The Fatherhood of God: The Father who loves us enough to discipline us.
Read Hebrews 12:1-11
“He disciplines us for our good, so that we may share His holiness.”
There are a number of reasons why we painful events in our lives. We suffer because we live in a fallen world in which sickness, death and tragedy are part of our existence. We experience struggles at times because of our identification with Christ (Job and Paul). We face adversity because it is part of God’s orchestrating of his plan (Joseph). But we often overlook that one of the reasons we suffer is due to God’s loving discipline.

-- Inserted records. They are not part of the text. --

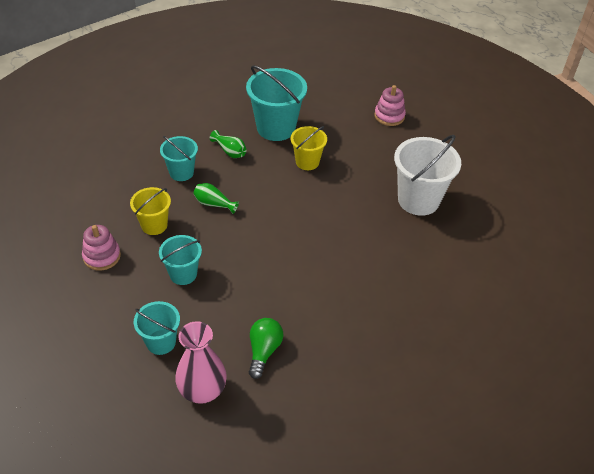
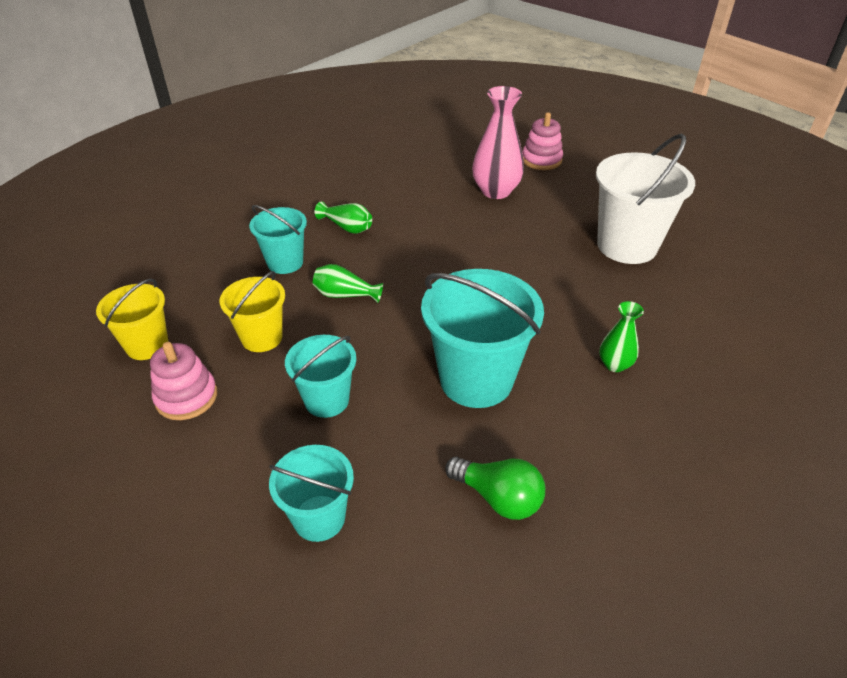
camera: 10 degrees left, 5 degrees down
(202, 390) = (417, 590): pink vase -> pink vase (496, 191)
(264, 351) = (498, 497): green light bulb -> green light bulb turned 120 degrees clockwise
(276, 128) = (400, 192): turquoise bucket -> turquoise bucket (476, 380)
(307, 162) = (458, 224): yellow bucket -> yellow bucket (147, 345)
(368, 284) = (614, 364): none -> green vase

When we became parents, it did not take long to realize that a child needs loving discipline. But discipline is never enjoyable, either for the child or the parent. For the child, disciple seems harsh and unjust (few children ever say thank-you after discipline). For the parent it is painful to cause suffering to our child that we love and would readily sacrifice our life to protect. Yet we realize that to be truly loving we have to be willing to discipline. One of the most unloving things we can do is give our children free rein without any guidance or correction. It is a recipe for disaster. A genuinely loving parent understands that a child is a sinner by nature and need correction to learn the discipline of controlling their sinful impulses. Love is not blind to sin.
This is the point that the writer of Hebrews is making in our relationship with God. We need to recognize that God’s love is purposeful love. While God accepts us in spite of all our failures and sins, he does not accept or ignore our sin. God grace should never be mistaken for blind acceptance of sin. God saves us to transform us into his image which is grounded in his holiness. This is what brings us to the Fatherhood of God. In verse 1-2, the writer challenges us to set aside the sin entangling us and pursue the person of Christ, seeking to develop his character within us. But how do we get from point A (a life entangled in sin) to point B (a life lived in fellowship with Christ and revealing his character)? The answer lies in the loving disciple of our heavenly Father. He recognizes that we cannot make this transition on our own, we need his loving correction and discipline. Consequently, God uses the struggles and trials we face to bring about this change. When God allows hardships, it is not because he is angry, indifferent, or even unloving. It is the very opposite. It is proof that we are his children (vs 7). It reveals that he loves us enough to bring his disciplining hand in order that we might attain the greatest gift of all, the gift of sharing in his holiness (vs 10). Not that our suffering brings us joy, but that the travail we face achieve within us the that which in the end brings the ultimate joy, the attainment of righteousness ((vs 11).
In times of difficulty, take hope. It does not mean that God has abandoned you or forgotten you, rather it is proof of the very opposite. When you are facing trials remember that God, like any loving Father, allows you to face trials and difficulties in order to mold and shape you to become like him. As you face the challenges you encounter, ask God to give you insight into what he is doing in your life and how, through this experience, you can learn to trust him more.